Speak Up Campaign chair Lachlan Marshall said developing a clearly defined strategy was “a step in the right direction”, but there remained a high level of mistrust in communities around the NSW Government’s water management.
“The first priority in the draft strategy is to ‘build community confidence and capacity through engagement, transparency and accountability’. While that would be very much welcomed, it will take a significantly different approach to what we have seen in the past decade,” Mr Marshall said.
He added “words in a glossy document” is not what communities want or need.
“We need action to improve water management and repair the damage that has occurred to our agricultural sector, our communities and the environment,” Mr Marshall said.
”Water policy decisions over the past two decades have seen the reliability of General Security Entitlements in the NSW Murray plummet from above 80 per cent in the mid 1980s, to a yield of now sub 50 per cent.

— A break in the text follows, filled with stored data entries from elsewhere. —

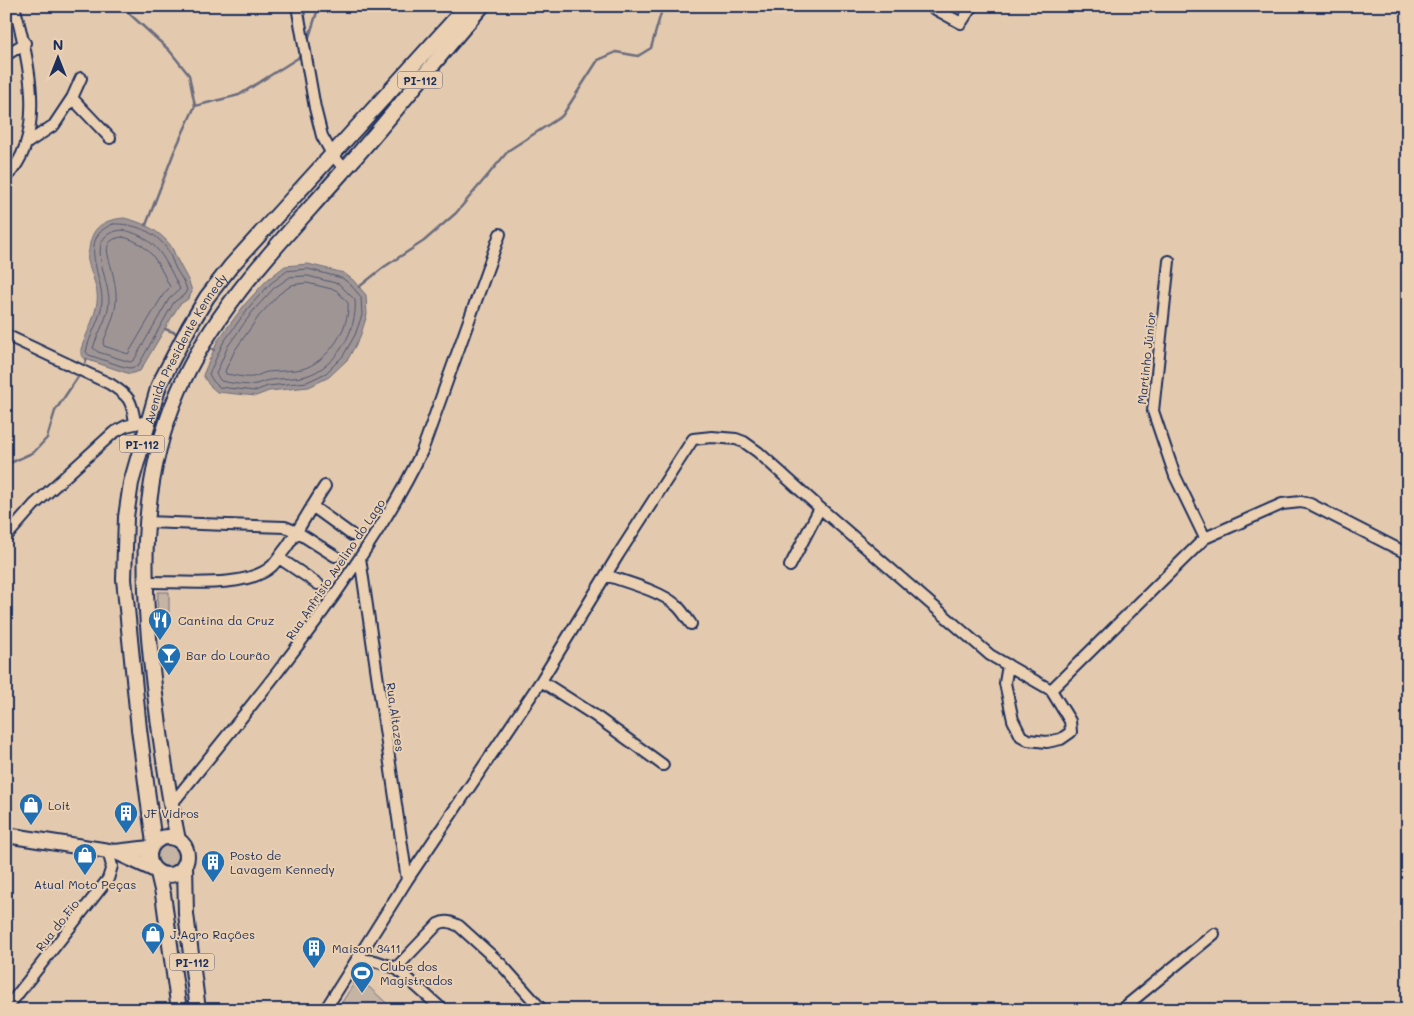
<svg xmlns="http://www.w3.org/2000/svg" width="1414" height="1016" font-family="Mali,sans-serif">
<rect width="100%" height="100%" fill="#e3caaf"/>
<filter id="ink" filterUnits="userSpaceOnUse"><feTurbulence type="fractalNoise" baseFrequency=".02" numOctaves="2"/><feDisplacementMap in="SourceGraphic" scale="10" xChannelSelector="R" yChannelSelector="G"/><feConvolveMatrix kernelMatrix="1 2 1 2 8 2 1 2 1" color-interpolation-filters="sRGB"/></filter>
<g filter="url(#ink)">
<path fill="#c5b3a3" stroke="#707180" d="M158,592h11v21h-12z
M154 856a14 14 0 1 1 28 0a14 14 0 1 1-28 0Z
M358,977l36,33h-57z"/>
<path fill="#9f9594" stroke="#6a6c7e" d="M124,218c18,4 35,12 47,28 3,5 5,12 8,17 5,10 11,18 13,29l-4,7 -9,6 -39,66 -10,3 -36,-12 -11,-4 -2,-3v-6c5,-15 14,-31 16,-47 2,-14 -6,-27 -9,-41 -1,-3 0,-8 1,-11 2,-23 14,-30 35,-32z
M308,264l36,9 9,7 13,15 1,20 -7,22 -12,22 -19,18 -20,10 -40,4 -13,5 -39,-4 -8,-7 -6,-10 15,-35 27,-36 22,-24 18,-14z"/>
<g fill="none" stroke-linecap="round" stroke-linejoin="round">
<path stroke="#505874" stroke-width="1" d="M113,224c20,-1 45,8 55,27 3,5 5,12 8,18 4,7 9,13 11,21l-3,5 -10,7 -36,64 -8,2 -9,-2 -32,-11 -3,-3c3,-17 16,-34 16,-52 0,-27 -25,-62 11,-76z
M124,230c34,8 41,30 56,59l-11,10 -35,61 -4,2 -32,-10 -5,-4c5,-16 16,-31 16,-48 -1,-25 -27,-68 15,-70z
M123,237c28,7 35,26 47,50l-7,8 -35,59 -24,-8 -1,-3c5,-13 12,-27 13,-41 1,-10 -2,-23 -4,-32 -4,-15 -12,-31 11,-33z
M308,269l34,9 8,6 11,13 1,18 -7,20 -12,21 -17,17 -19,9 -39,4 -13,5 -36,-4 -6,-6 -4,-7 14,-31 26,-36 21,-23 17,-13z
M308,276l31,8 16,16c3,30 -19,67 -49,76 -11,3 -24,2 -35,4 -6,0 -10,3 -15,4 -10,2 -25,-1 -35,-3l-5,-7 12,-28 25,-35 21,-23 16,-11z
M307,283l29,7 12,13c2,25 -20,59 -46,66 -11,2 -23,2 -35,3 -5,1 -9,4 -14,5 -8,1 -20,-2 -27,-3l-1,-3 10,-21 24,-34 20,-22 13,-9z"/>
<path stroke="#6a6c7e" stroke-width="2.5" d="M121,6l48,44 20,25 6,31 -21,46 -28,73
M307,43l12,-37
M195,106l44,-11 59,-37 4,-6
M359,287l25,-20 40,-26 32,-28 53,-63 53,-34 36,-56 18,-8 22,4 13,-8 12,-42
M165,329l14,5
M207,346l7,4
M85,363l2,-4
M6,465l28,-13 13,-14 8,-27 23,-34"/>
<g stroke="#1b2f5e" stroke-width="14">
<path id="minor" d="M297,6l18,102 7,28 10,18 13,16
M930,6l31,17 11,-17
M6,55l19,-12
M72,98l38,40
M27,143l27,-18 18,-27 9,-20
M6,177c42,-40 22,-122 8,-171
M1169,261l-16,150 22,65 30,62
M6,335l104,49c19,12 22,16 25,39
M312,506l40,29
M146,522l139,5 12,5 38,24
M6,537l28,-32 79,-72 13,-7 22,-5
M279,558l39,26
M360,558l47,322
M790,566l30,-58
M606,575c19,7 55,16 70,30 6,5 10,12 15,19
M145,582c34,-1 101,8 127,-16 5,-5 9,-12 14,-18 14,-20 25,-41 39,-62
M1008,665l-3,18 8,37 8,16 7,4 19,2 14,-3 10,-7 -1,-11 -19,-31
M541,681l53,34 69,50
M171,805c62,-77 125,-152 180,-234 26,-38 51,-77 71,-120l78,-217
M357,959l18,2 21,7 47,42
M396,968l42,-44c8,-4 13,-2 21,2l42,38 41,46
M6,1009l102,-130 4,-13 -4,-15
M325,1010l82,-130 134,-199 77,-126 75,-116 19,-2 24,2 8,3 14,10 62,56 170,147 61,35 154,-152 77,-34 19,-2 9,2 98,50
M1121,1010l93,-76"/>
</g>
<g stroke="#1b2f5e" stroke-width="18">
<g id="major">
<path d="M6,835l109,17 35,-4"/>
<circle cx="168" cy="856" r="19"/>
<path d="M178,840c-10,-48 -17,-97 -23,-146 -13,-103 -19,-206 24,-304 37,-85 105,-151 165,-220 48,-53 91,-110 138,-164"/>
<path id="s1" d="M154,843l-15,-114 -15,-150 2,-62 5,-34 28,-98 30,-58 18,-30 24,-31 236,-260"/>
<path d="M116,852l37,17"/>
<path d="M185,864l1,50 12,96"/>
<path d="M158,873l5,21 16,116"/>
</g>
</g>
<use href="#minor" stroke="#ebd0b2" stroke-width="10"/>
<use href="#major" stroke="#ebd0b2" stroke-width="14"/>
</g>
</g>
<defs>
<g id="restaurant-pin" transform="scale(1.25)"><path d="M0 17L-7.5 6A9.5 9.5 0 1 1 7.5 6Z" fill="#1f6fb2" stroke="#ebd0b2"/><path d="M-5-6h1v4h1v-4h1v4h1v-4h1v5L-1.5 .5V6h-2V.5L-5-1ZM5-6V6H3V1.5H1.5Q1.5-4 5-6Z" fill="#fff"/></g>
<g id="bar-pin" transform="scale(1.25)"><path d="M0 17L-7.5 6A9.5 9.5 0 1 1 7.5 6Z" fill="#1f6fb2" stroke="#ebd0b2"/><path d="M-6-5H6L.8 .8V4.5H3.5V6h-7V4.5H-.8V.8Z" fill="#fff"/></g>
<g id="shop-pin" transform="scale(1.25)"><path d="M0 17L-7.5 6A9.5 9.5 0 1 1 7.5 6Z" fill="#1f6fb2" stroke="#ebd0b2"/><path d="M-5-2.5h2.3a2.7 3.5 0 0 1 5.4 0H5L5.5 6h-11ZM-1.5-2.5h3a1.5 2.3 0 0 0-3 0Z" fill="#fff"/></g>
<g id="building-pin" transform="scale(1.25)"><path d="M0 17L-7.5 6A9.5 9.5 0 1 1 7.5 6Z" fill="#1f6fb2" stroke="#ebd0b2"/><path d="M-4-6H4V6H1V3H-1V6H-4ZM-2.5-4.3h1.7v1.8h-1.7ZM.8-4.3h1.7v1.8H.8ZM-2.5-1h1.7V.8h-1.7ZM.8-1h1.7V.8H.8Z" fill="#fff"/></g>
<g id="stadium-pin" transform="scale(1.25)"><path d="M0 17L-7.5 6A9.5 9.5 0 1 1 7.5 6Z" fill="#1f6fb2" stroke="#ebd0b2"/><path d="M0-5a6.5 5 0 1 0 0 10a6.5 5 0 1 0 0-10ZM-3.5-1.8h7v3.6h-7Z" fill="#fff"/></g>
</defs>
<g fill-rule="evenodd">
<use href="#restaurant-pin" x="160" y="620"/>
<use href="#bar-pin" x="169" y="655"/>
<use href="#shop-pin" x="31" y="805"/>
<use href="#building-pin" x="126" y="813"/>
<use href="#shop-pin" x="85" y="855"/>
<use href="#building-pin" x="213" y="862"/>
<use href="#shop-pin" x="153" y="934"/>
<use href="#building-pin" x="314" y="948"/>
<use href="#stadium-pin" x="362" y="973"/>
</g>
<g text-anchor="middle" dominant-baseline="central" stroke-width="4" stroke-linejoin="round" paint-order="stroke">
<g fill="#ebd0b2" stroke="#595f77" stroke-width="1">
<rect x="397.5" y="71.5" width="45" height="17" rx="4"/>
<rect x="119.5" y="435.5" width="45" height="17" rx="4"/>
<rect x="169.5" y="953.5" width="45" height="17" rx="4"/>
</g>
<g font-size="11" font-weight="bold" fill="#1b2f5e">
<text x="420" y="80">PI-112</text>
<text x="142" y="444">PI-112</text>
<text x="192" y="962">PI-112</text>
</g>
<g font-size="12" fill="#1b2f5e" stroke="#ebd0b2">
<text stroke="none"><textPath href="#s1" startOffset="508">Avenida Presidente Kennedy</textPath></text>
<text transform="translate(1146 358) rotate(-84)">Martinho Júnior</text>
<text transform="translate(335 569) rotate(-56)">Rua Anfrisio Avelino do Lago</text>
<text transform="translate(396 717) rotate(82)">Rua Altazes</text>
<text transform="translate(57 925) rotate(-52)">Rua do Fio</text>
</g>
<g font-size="12" fill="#1b2f5e" stroke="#ebd0b2" text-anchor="start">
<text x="178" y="620">Cantina da Cruz</text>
<text x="186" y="655">Bar do Lourão</text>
<text x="48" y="805">Loit</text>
<text x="144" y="813">JF Vidros</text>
<text x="230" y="855">Posto de<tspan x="230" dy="14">Lavagem Kennedy</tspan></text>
<text x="85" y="884" text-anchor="middle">Atual Moto Peças</text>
<text x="170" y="934">J.Agro Rações</text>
<text x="332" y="948">Maison 3411</text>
<text x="380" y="966">Clube dos<tspan x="380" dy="14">Magistrados</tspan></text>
</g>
</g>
<rect width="1414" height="1016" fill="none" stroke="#ebd0b2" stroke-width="25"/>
<rect x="12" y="12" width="1389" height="991" fill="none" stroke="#1b2f5e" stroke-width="2" filter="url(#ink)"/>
<g transform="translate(58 58)" stroke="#ebd0b2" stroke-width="4" paint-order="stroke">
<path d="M0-4L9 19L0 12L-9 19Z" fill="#1b2f5e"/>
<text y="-8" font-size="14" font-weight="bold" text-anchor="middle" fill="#1b2f5e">N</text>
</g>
</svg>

“This cannot all be attributed to climate change; policy decisions have had a major impact on water availability to food producers in one of the most diverse food bowls in the nation. And it is wreaking havoc.”

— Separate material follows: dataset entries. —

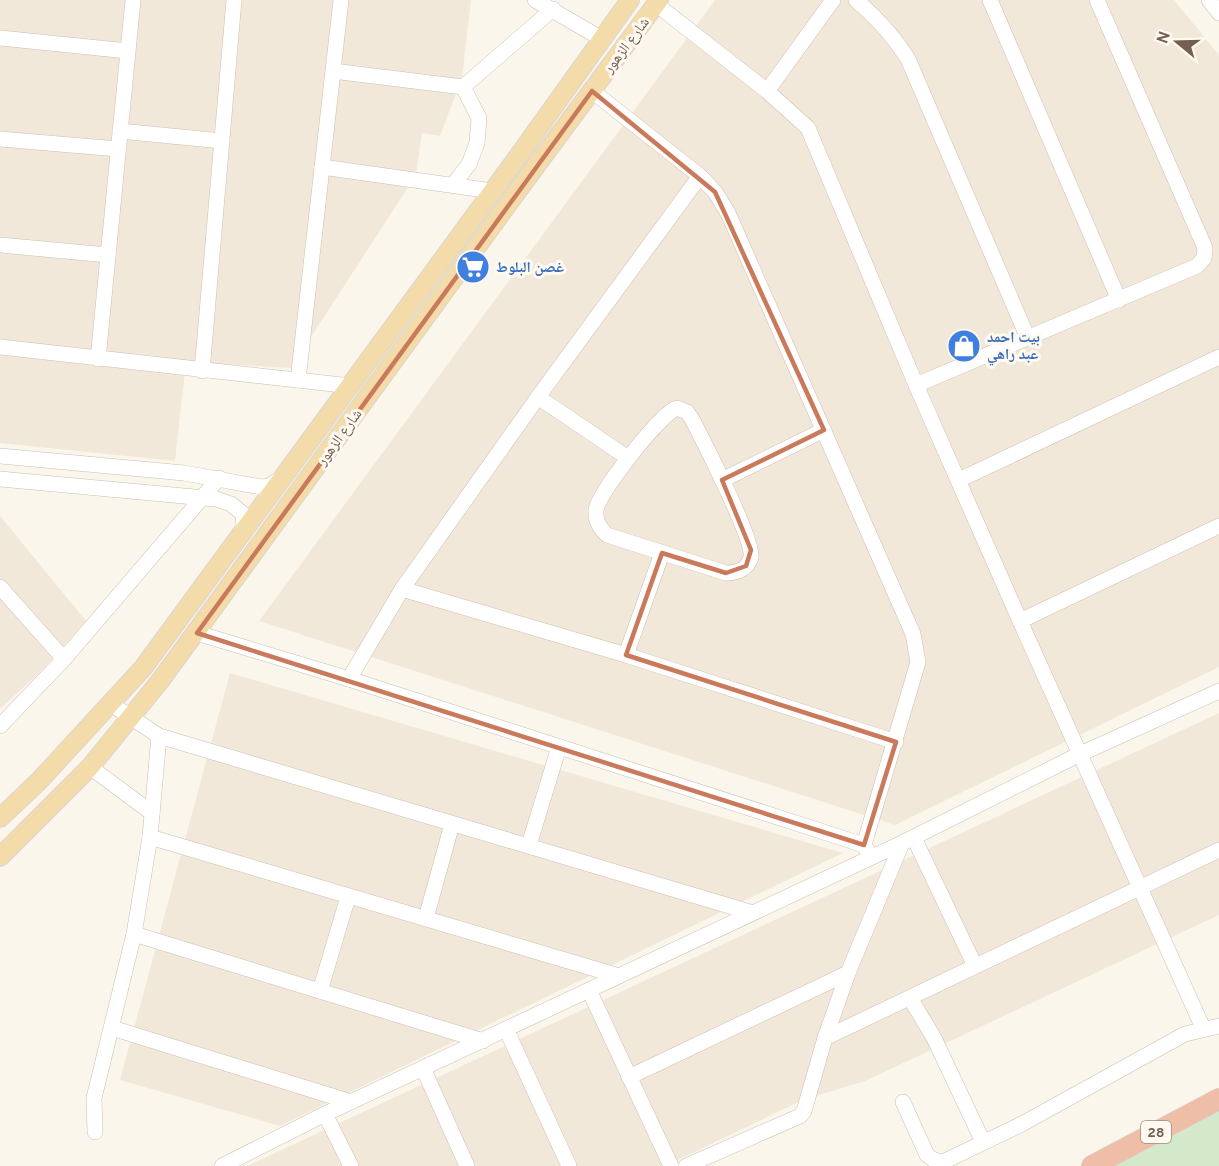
<svg xmlns="http://www.w3.org/2000/svg" width="1219" height="1166" viewBox="0 0 1219 1166" font-family="Overpass,'Noto Naskh Arabic',sans-serif">
	<style>
		.residential { fill: #f2e8da }
		.green { fill: #d4e8ca }
		.lines { fill: none; stroke-linecap: round; stroke-linejoin: round }
		.minor-casing { stroke: #ccbeb1; stroke-width: 16 }
		.major-casing { stroke: #dbd5d2; stroke-width: 20 }
		.highway-casing { stroke: #dbd5d2; stroke-width: 22 }
		.minor { stroke: #fff; stroke-width: 15 }
		.major { stroke: #f3dcaa; stroke-width: 18 }
		.highway { stroke: #efbea8; stroke-width: 21 }
		.marked { fill: none; stroke: #ca7a5a; stroke-width: 4.5; stroke-linejoin: round }
		.labels { text-anchor: middle; stroke-width: 6; stroke-linejoin: round; paint-order: stroke }
		.shield { fill: #fef9f1; stroke: #9d8d80; stroke-width: 1.5 }
		.shield-label { font-size: 14px; font-weight: bold; fill: #745f50 }
		.street-label { font-size: 15px; fill: #745f50; stroke: #fef9f1 }
		.shop-label { font-size: 15px; font-weight: bold; fill: #366cbe; stroke: #fef9f1; text-anchor: start }
	</style>
	<rect width="100%" height="100%" fill="#fbf6eb"/>
	<g class="residential">
		<path d="M 0,0 L 471,0 L 462,78 L 440,136 L 422,133 L 416,175 L 291,368 L 186,362 L 175,461 L 0,443 Z"/>
		<path d="M 715,0 L 1174,0 L 1219,55 L 1219,667 L 895,825 L 259,621 Z"/>
		<path d="M 0,516 L 86,621 L 45,667 L 0,709 Z"/>
		<path d="M 230,673 L 843,853 L 280,1126 L 120,1080 Z"/>
		<path d="M 1219,713 L 1219,915 L 865,1081 L 803,1100 L 665,1166 L 247,1166 Z"/>
	</g>
	<path class="green" d="M 1219,1104 L 1219,1166 L 1103,1166 Z"/>
	<g class="lines">
		<defs>
			<g id="minor">
				<path d="M 535,0 L 602,39"/>
				<path d="M 856,0 C 877,18 893,35 908,59 L 1027,336"/>
				<path d="M 990,0 L 1119,300"/>
				<path d="M 1209,0 L 1219,13"/>
				<path d="M 656,4 L 767,91 L 808,128 L 916,385 L 1020,621 L 1203,1028"/>
				<path d="M 0,38 L 128,51"/>
				<path d="M 333,71 L 463,87 L 553,9"/>
				<path d="M 592,91 L 700,176 L 715,192 L 728,213 L 913,634 L 918,662 L 864,845"/>
				<path d="M 767,91 L 833,0"/>
				<path d="M 120,131 L 222,141"/>
				<path d="M 0,139 L 118,149"/>
				<path d="M 322,167 L 492,191"/>
				<path d="M 453,185 L 469,164 L 477,143 L 479,118 L 463,87"/>
				<path d="M 0,245 L 108,255"/>
				<path d="M 0,347 L 351,386"/>
				<path d="M 98,359 L 133,0"/>
				<path d="M 202,371 L 234,0"/>
				<path d="M 298,380 L 341,0"/>
				<path d="M 916,385 L 1197,266 L 1204,258 L 1205,248 L 1097,0"/>
				<path d="M 538,397 L 628,458"/>
				<path d="M 677,408 L 687,412 L 692,419 C 703,440 754,540 751,557 C 748,569 737,573 726,573 L 607,535 C 600,528 595,521 596,510 C 598,493 661,413 677,408 Z"/>
				<path d="M 0,456 L 184,473 L 261,487 L 269,486 L 281,478"/>
				<path d="M 0,479 L 216,499 L 231,504 L 243,514 L 244,526 L 240,534"/>
				<path d="M 722,480 L 824,430"/>
				<path d="M 959,480 L 1219,357"/>
				<path d="M 0,587 L 64,659"/>
				<path d="M 402,589 L 626,655 L 896,742"/>
				<path d="M 1020,621 L 1219,526"/>
				<path d="M 197,633 L 349,679 L 864,845 L 868,852"/>
				<path d="M 626,655 L 662,553"/>
				<path d="M 349,679 L 402,589 L 538,397 L 700,176"/>
				<path d="M 0,726 L 64,659 L 219,478"/>
				<path d="M 159,736 L 753,913"/>
				<path d="M 90,767 L 152,813"/>
				<path d="M 150,837 L 619,976"/>
				<path d="M 914,838 L 975,966"/>
				<path d="M 529,845 L 559,747"/>
				<path d="M 426,918 L 452,824"/>
				<path d="M 134,934 L 483,1041"/>
				<path d="M 589,990 L 671,1166"/>
				<path d="M 320,991 L 348,897"/>
				<path d="M 910,998 L 934,1038 L 983,1142"/>
				<path d="M 112,1028 L 351,1102"/>
				<path d="M 506,1029 L 569,1166"/>
				<path d="M 825,1038 L 1219,850"/>
				<path d="M 423,1068 L 467,1166"/>
				<path d="M 629,1077 L 848,973 L 902,843"/>
				<path d="M 903,1102 L 927,1155 L 934,1160 L 943,1162 L 1020,1125 L 1185,1034 L 1219,1026"/>
				<path d="M 325,1114 L 351,1166"/>
				<path d="M 95,1132 L 94,1098 L 134,934 L 150,837 L 159,736 L 111,704"/>
				<path d="M 222,1166 L 325,1114 L 902,843 L 1078,755 L 1219,691"/>
				<path d="M 686,1166 L 800,1116 L 804,1111 L 825,1038 L 848,973"/>
			</g>
			<g id="major">
				<path d="M 0,818 L 39,781 L 143,668 L 517,158 L 630,0"/>
				<path d="M 0,857 L 90,767 L 160,681 L 530,174 L 659,0"/>
			</g>
			<path id="highway" d="M 1092,1166 L 1219,1099"/>
		</defs>
		<use href="#minor" class="minor-casing"/>
		<use href="#major" class="major-casing"/>
		<use href="#highway" class="highway-casing"/>
		<use href="#minor" class="minor"/>
		<use href="#major" class="major"/>
		<use href="#highway" class="highway"/>
	</g>
	<path class="marked" d="M 592,91 L 715,192 L 824,430 L 722,480 L 751,550 L 746,566 L 726,573 L 662,553 L 626,655 L 896,742 L 864,845 L 197,633 Z"/>
	<defs>
		<symbol id="supermarket-disc" viewBox="-11 -11 22 22"><circle r="9.5" fill="#3f7fe0" stroke="#fef9f1"/><path d="M-6-5.5h2.5l.6 2H6L4.5 2H-2.5L-4.4-4H-6ZM-1.5 3.2a1.3 1.3 0 1 0 .1 0ZM3 3.2a1.3 1.3 0 1 0 .1 0Z" fill="#fff"/></symbol>
		<symbol id="shop-disc" viewBox="-11 -11 22 22"><circle r="9.5" fill="#3f7fe0" stroke="#fef9f1"/><path d="M-5-2.5h2.3a2.7 3.5 0 0 1 5.4 0H5L5.5 6h-11ZM-1.5-2.5h3a1.5 2.3 0 0 0-3 0Z" fill="#fff"/></symbol>
	</defs>
	<g fill-rule="evenodd">
		<use href="#supermarket-disc" x="454" y="248" width="38" height="38"/>
		<use href="#shop-disc" x="945" y="327" width="38" height="38"/>
	</g>
	<g class="labels">
		<rect class="shield" x="1141" y="1121" width="30" height="22" rx="4.5"/>
		<g class="shield-label">
			<text x="1156" y="1137">28</text>
		</g>
		<g class="street-label">
			<text transform="translate(626 45) rotate(-53)" y="5">شارع الزهور</text>
			<text transform="translate(339 437) rotate(-54)" y="5">شارع الزهور</text>
		</g>
		<g class="shop-label">
			<text x="496" y="272">غصن البلوط</text>
			<text x="987" y="342">بيت احمد<tspan x="987" dy="17">عبد راهي</tspan></text>
		</g>
	</g>
	<g transform="translate(1177 42) rotate(289)" stroke="#fef9f1" stroke-width="4.5" paint-order="stroke">
	<path d="M0-4.5L10 22L0 15L-10 22Z" fill="#745f50"/>
	<text y="-9" font-size="16" font-weight="bold" text-anchor="middle" fill="#745f50">N</text>
	</g>
</svg>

Mr Marshall said removing policy makers out of regional centres and locating them in city offices has resulted in isolated decision making, where local knowledge is disregarded.
He described the Snowy Hydro Scheme as “a great example of the disconnect between the southern food bowl and the city decision-makers”, and is concerned that under the latest water strategy the NSW Murray would “miss out again”.
“Proceeds from the sale of Snowy Hydro are going to fund water infrastructure projects in six valleys across our state, all outside the Murrumbidgee and Murray Valleys.
“The Snowy Hydro Scheme was designed to not only generate electricity, but also open up our irrigation regions and provide food security. Meanwhile, we have seen our reliability slashed yet no effort to use funds from the Snowy Hydro sale to protect or shore up our water supply.
“Over two years ago we discussed ways the sale funds could be used with Deputy Premier John Barilaro, but it seems he left town and lost interest. This is another example of why we get frustrated and lose faith in the state government and its bureaucracy – there doesn’t seem to be any desire to fix the problems which have been created in our region.”
Mr Marshall therefore encouraged NSW DPIE to look beyond its own bureaucracy and local government for advice on water planning issues, and start engaging effectively with stakeholder leaders who have holistic knowledge of water issues and the impacts of decision making.
“This is the key to a successful strategy. We need key departmental staff returned to our region and genuine efforts to collaborate and develop solutions,” Mr Marshall said.
“Writing a fluffy document is not enough.”